▶ [Exercise directions] Go through the listing below and return each line that includes "Condition".

::: Study material :::

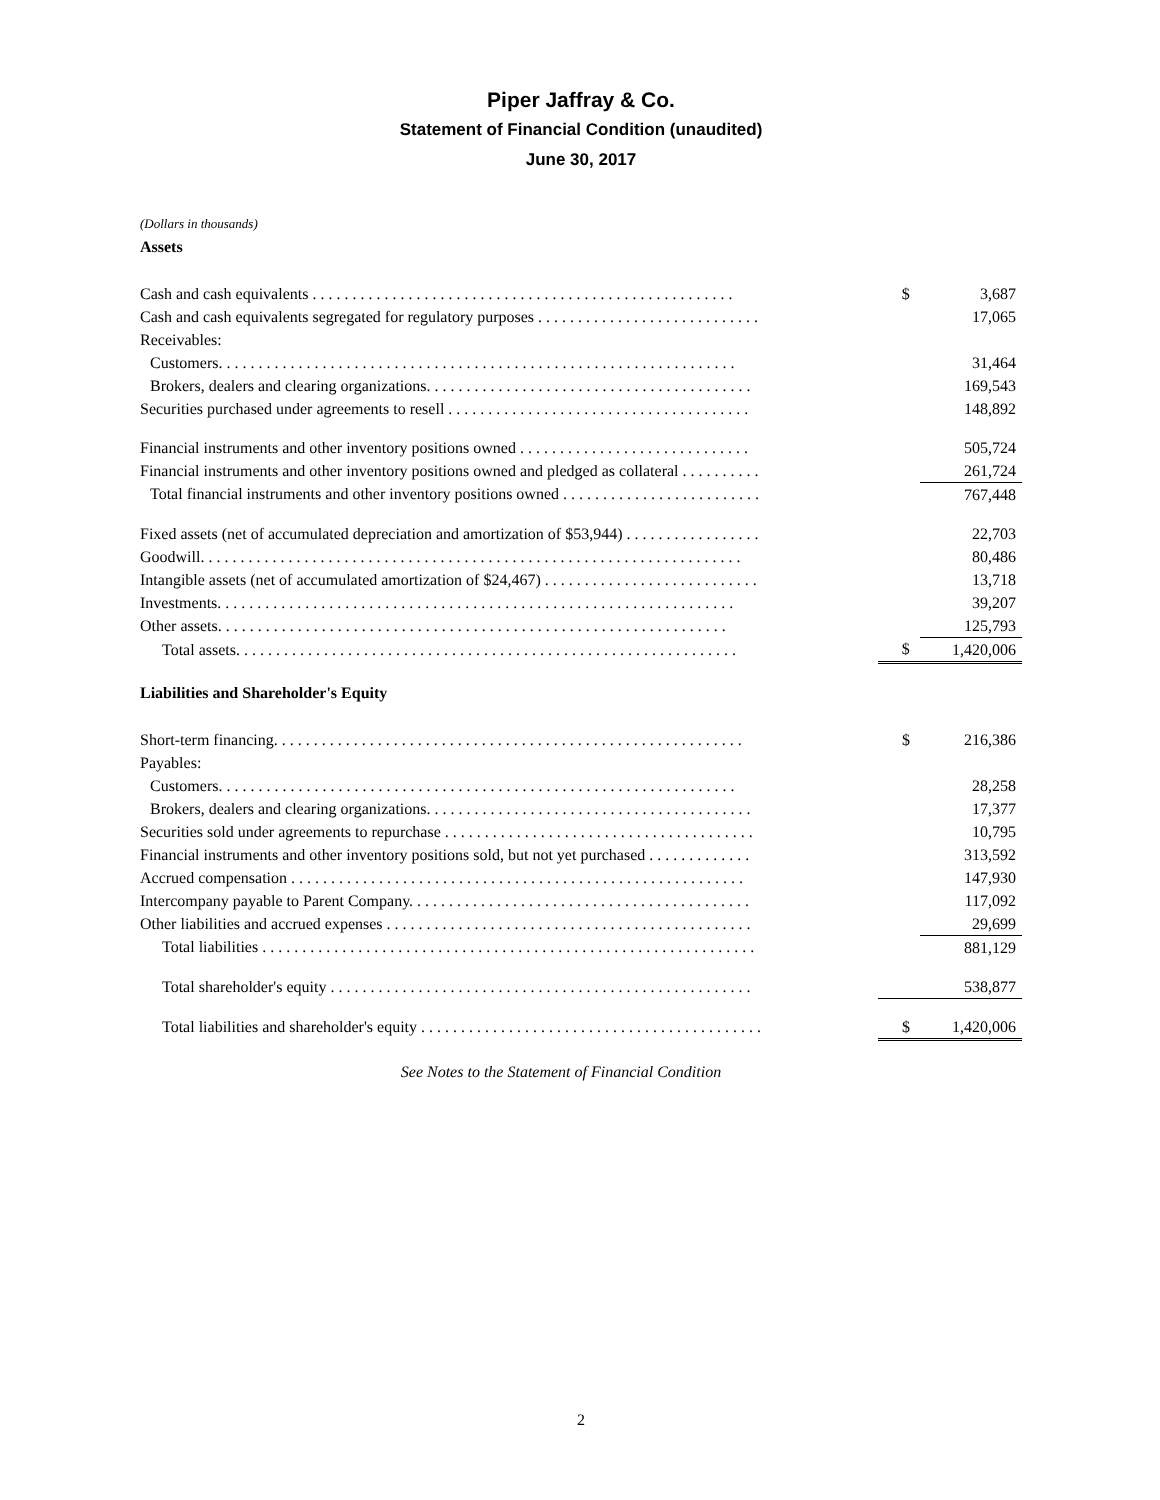Piper Jaffray & Co.
Statement of Financial Condition (unaudited)
June 30, 2017
(Dollars in thousands)
Assets
| Cash and cash equivalents . . . . . . . . . . . . . . . . . . . . . . . . . . . . . . . . . . . . . . . . . . . . . . . . . . . . . | $ | 3,687 |
| Cash and cash equivalents segregated for regulatory purposes . . . . . . . . . . . . . . . . . . . . . . . . . . . . | | 17,065 |
| Receivables: | | |
| Customers. . . . . . . . . . . . . . . . . . . . . . . . . . . . . . . . . . . . . . . . . . . . . . . . . . . . . . . . . . . . . . . . . | | 31,464 |
| Brokers, dealers and clearing organizations. . . . . . . . . . . . . . . . . . . . . . . . . . . . . . . . . . . . . . . . . | | 169,543 |
| Securities purchased under agreements to resell . . . . . . . . . . . . . . . . . . . . . . . . . . . . . . . . . . . . . . | | 148,892 |
| Financial instruments and other inventory positions owned . . . . . . . . . . . . . . . . . . . . . . . . . . . . . | | 505,724 |
| Financial instruments and other inventory positions owned and pledged as collateral . . . . . . . . . . | | 261,724 |
| Total financial instruments and other inventory positions owned . . . . . . . . . . . . . . . . . . . . . . . . . | | 767,448 |
| Fixed assets (net of accumulated depreciation and amortization of $53,944) . . . . . . . . . . . . . . . . . | | 22,703 |
| Goodwill. . . . . . . . . . . . . . . . . . . . . . . . . . . . . . . . . . . . . . . . . . . . . . . . . . . . . . . . . . . . . . . . . . . . | | 80,486 |
| Intangible assets (net of accumulated amortization of $24,467) . . . . . . . . . . . . . . . . . . . . . . . . . . . | | 13,718 |
| Investments. . . . . . . . . . . . . . . . . . . . . . . . . . . . . . . . . . . . . . . . . . . . . . . . . . . . . . . . . . . . . . . . . | | 39,207 |
| Other assets. . . . . . . . . . . . . . . . . . . . . . . . . . . . . . . . . . . . . . . . . . . . . . . . . . . . . . . . . . . . . . . . | | 125,793 |
| Total assets. . . . . . . . . . . . . . . . . . . . . . . . . . . . . . . . . . . . . . . . . . . . . . . . . . . . . . . . . . . . . . . | $ | 1,420,006 |
Liabilities and Shareholder's Equity
| Short-term financing. . . . . . . . . . . . . . . . . . . . . . . . . . . . . . . . . . . . . . . . . . . . . . . . . . . . . . . . . . . | $ | 216,386 |
| Payables: | | |
| Customers. . . . . . . . . . . . . . . . . . . . . . . . . . . . . . . . . . . . . . . . . . . . . . . . . . . . . . . . . . . . . . . . . | | 28,258 |
| Brokers, dealers and clearing organizations. . . . . . . . . . . . . . . . . . . . . . . . . . . . . . . . . . . . . . . . . | | 17,377 |
| Securities sold under agreements to repurchase . . . . . . . . . . . . . . . . . . . . . . . . . . . . . . . . . . . . . . . | | 10,795 |
| Financial instruments and other inventory positions sold, but not yet purchased . . . . . . . . . . . . . | | 313,592 |
| Accrued compensation . . . . . . . . . . . . . . . . . . . . . . . . . . . . . . . . . . . . . . . . . . . . . . . . . . . . . . . . . | | 147,930 |
| Intercompany payable to Parent Company. . . . . . . . . . . . . . . . . . . . . . . . . . . . . . . . . . . . . . . . . . . | | 117,092 |
| Other liabilities and accrued expenses . . . . . . . . . . . . . . . . . . . . . . . . . . . . . . . . . . . . . . . . . . . . . . | | 29,699 |
| Total liabilities . . . . . . . . . . . . . . . . . . . . . . . . . . . . . . . . . . . . . . . . . . . . . . . . . . . . . . . . . . . . . . | | 881,129 |
| Total shareholder's equity . . . . . . . . . . . . . . . . . . . . . . . . . . . . . . . . . . . . . . . . . . . . . . . . . . . . . | | 538,877 |
| Total liabilities and shareholder's equity . . . . . . . . . . . . . . . . . . . . . . . . . . . . . . . . . . . . . . . . . . . | $ | 1,420,006 |
See Notes to the Statement of Financial Condition
2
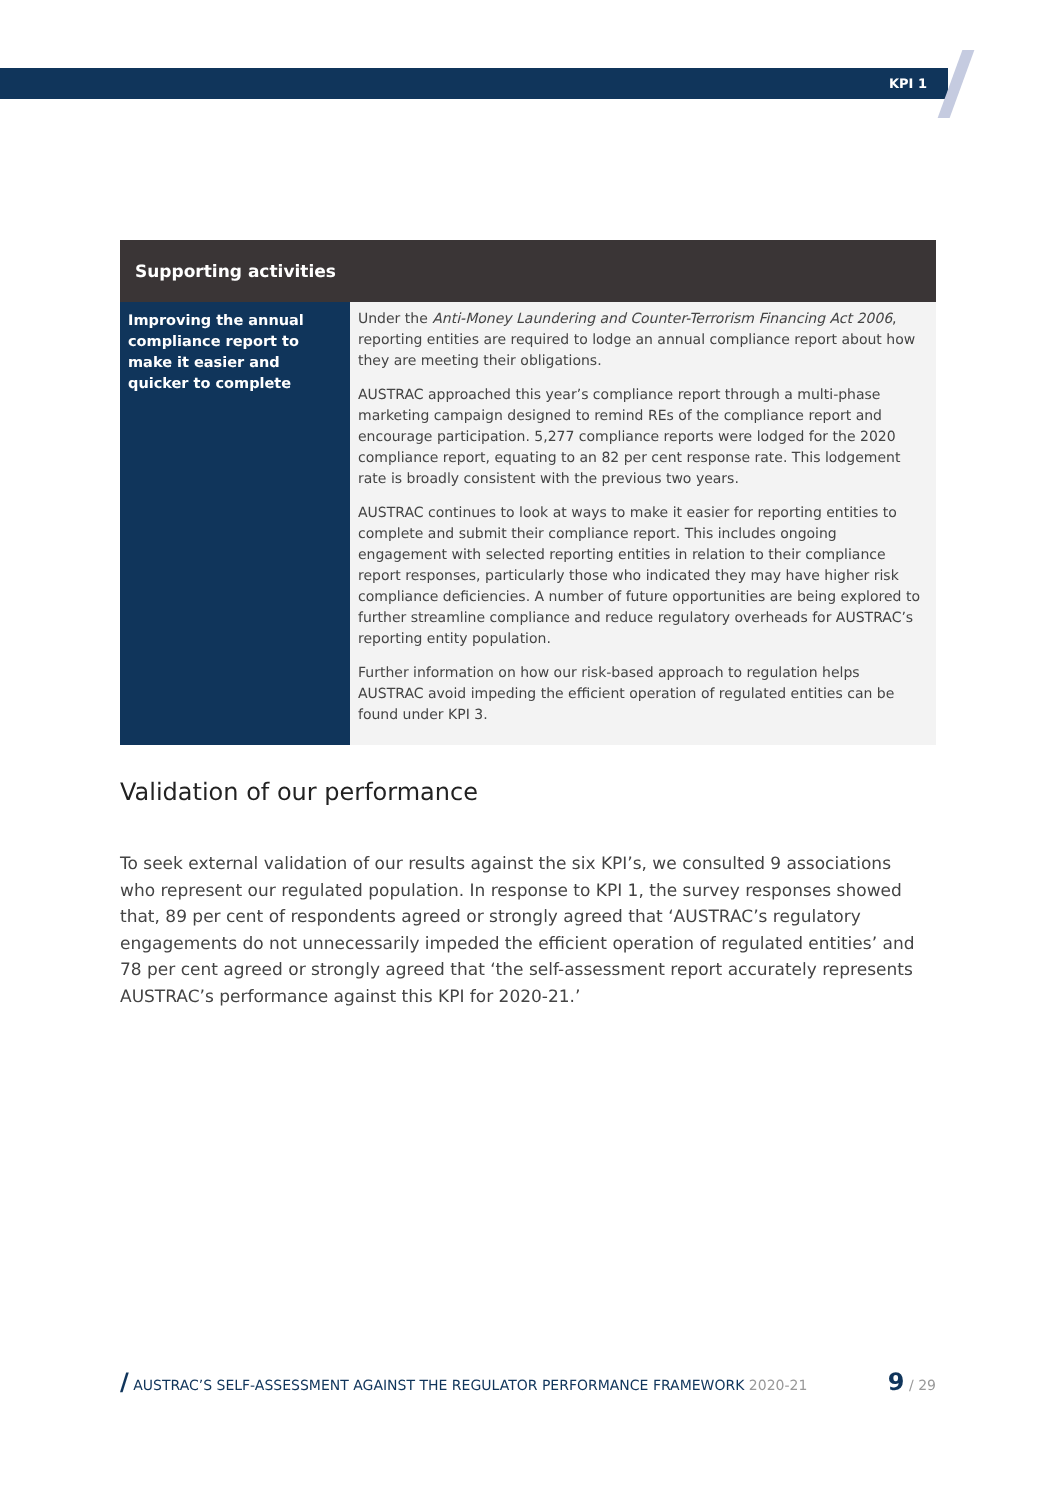KPI 1
| Supporting activities | |
| --- | --- |
| Improving the annual compliance report to make it easier and quicker to complete | Under the Anti-Money Laundering and Counter-Terrorism Financing Act 2006 , reporting entities are required to lodge an annual compliance report about how they are meeting their obligations. AUSTRAC approached this year’s compliance report through a multi-phase marketing campaign designed to remind REs of the compliance report and encourage participation. 5,277 compliance reports were lodged for the 2020 compliance report, equating to an 82 per cent response rate. This lodgement rate is broadly consistent with the previous two years. AUSTRAC continues to look at ways to make it easier for reporting entities to complete and submit their compliance report. This includes ongoing engagement with selected reporting entities in relation to their compliance report responses, particularly those who indicated they may have higher risk compliance deficiencies. A number of future opportunities are being explored to further streamline compliance and reduce regulatory overheads for AUSTRAC’s reporting entity population. Further information on how our risk-based approach to regulation helps AUSTRAC avoid impeding the efficient operation of regulated entities can be found under KPI 3. |
Validation of our performance
To seek external validation of our results against the six KPI’s, we consulted 9 associations who represent our regulated population. In response to KPI 1, the survey responses showed that, 89 per cent of respondents agreed or strongly agreed that ‘AUSTRAC’s regulatory engagements do not unnecessarily impeded the efficient operation of regulated entities’ and 78 per cent agreed or strongly agreed that ‘the self-assessment report accurately represents AUSTRAC’s performance against this KPI for 2020-21.’
/ AUSTRAC’S SELF-ASSESSMENT AGAINST THE REGULATOR PERFORMANCE FRAMEWORK 2020-21 9 / 29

:::

▶ [Solution to the exercise]
Statement of Financial Condition (unaudited)
See Notes to the Statement of Financial Condition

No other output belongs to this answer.